Multilayer Graphene Based MRI Compatible MEMS Neural Probes for both Stimulation and Recording

Abstract MRI compatible MEMS neural probes are critical for advancing functional neuroimaging and elucidating brain network dynamics, yet conventional metallic implants distort magnetic fields, generate artifacts, and pose thermal risks during MRI. Here, a metal‐free neural probe based on multilayer graphene (MLG), fabricated via a scalable, low‐temperature spin‐spray deposition and co‐curing process that directly bonds MLG to flexible polyimide substrates is presented.
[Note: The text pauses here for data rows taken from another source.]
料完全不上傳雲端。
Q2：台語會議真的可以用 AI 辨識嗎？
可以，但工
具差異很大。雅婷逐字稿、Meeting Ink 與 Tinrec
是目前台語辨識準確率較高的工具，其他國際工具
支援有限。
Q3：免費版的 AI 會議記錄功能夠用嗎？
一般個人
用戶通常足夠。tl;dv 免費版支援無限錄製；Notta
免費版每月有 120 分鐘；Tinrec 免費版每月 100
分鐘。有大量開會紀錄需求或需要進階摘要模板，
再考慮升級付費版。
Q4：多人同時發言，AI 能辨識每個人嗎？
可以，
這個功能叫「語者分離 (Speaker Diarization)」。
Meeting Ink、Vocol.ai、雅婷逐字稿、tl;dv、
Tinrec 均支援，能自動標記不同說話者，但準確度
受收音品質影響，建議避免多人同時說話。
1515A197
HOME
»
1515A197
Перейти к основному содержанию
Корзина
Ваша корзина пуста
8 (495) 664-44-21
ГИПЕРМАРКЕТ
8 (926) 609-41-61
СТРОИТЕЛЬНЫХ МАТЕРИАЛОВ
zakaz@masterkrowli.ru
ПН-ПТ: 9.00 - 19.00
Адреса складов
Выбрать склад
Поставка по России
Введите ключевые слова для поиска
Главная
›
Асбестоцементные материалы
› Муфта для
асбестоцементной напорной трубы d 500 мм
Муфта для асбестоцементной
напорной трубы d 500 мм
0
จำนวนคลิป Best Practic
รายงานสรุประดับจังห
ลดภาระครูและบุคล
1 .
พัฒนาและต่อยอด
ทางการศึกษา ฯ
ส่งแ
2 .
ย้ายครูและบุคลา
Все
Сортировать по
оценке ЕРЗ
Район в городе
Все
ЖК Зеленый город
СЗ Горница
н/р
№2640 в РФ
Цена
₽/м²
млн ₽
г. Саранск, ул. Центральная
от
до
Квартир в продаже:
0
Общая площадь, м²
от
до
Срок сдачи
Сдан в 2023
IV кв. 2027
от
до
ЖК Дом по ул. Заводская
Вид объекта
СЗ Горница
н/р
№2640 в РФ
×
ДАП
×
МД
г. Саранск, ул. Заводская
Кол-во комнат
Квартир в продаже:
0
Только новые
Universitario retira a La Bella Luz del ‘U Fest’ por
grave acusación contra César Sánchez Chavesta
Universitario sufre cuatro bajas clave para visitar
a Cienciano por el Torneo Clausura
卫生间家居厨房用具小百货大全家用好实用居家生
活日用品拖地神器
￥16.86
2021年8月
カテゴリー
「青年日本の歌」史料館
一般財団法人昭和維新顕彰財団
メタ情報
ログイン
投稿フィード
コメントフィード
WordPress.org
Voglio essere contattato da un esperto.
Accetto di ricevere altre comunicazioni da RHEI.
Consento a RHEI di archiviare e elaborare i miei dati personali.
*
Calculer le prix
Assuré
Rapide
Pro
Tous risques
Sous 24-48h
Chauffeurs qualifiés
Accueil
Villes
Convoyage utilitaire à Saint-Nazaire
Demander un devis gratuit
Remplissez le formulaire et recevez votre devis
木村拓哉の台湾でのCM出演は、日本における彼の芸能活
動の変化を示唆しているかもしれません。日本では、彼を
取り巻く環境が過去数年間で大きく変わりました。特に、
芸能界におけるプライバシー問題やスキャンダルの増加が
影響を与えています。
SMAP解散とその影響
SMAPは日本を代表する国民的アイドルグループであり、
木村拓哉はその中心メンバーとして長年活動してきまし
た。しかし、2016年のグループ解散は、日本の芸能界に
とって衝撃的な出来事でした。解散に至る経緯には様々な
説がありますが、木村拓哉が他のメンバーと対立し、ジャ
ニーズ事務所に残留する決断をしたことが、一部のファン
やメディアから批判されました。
The MLG neural probe's intrinsic roughness enhances electrochemical performance, achieving a charge storage capacity (14.5 mC cm −2 ) and charge injection limit (0.325 mC cm −2 ), nearly one order of magnitude higher than gold electrodes. At the same time, its low Young's modulus (≈500 MPa) and biocompatibility minimize chronic tissue damage. Owing to its carbon‐based composition, the probe significantly reduces MRI susceptibility artifacts and limits RF‐induced heating (<0.4 °C) at 9.4 T, outperforming commercial platinum‐iridium counterparts. Longitudinal implantation in the mouse hippocampus enables stable electrophysiological performance over six months, with <15% impedance drift and consistent signal‐to‐noise ratios. This work establishes the MLG neural probe as an innovative tool for MRI‐integrated neural interfaces, addressing the dual challenges of electrochemical efficacy and imaging compatibility, while underscoring the broader potential of graphene‐based materials in bioelectronics.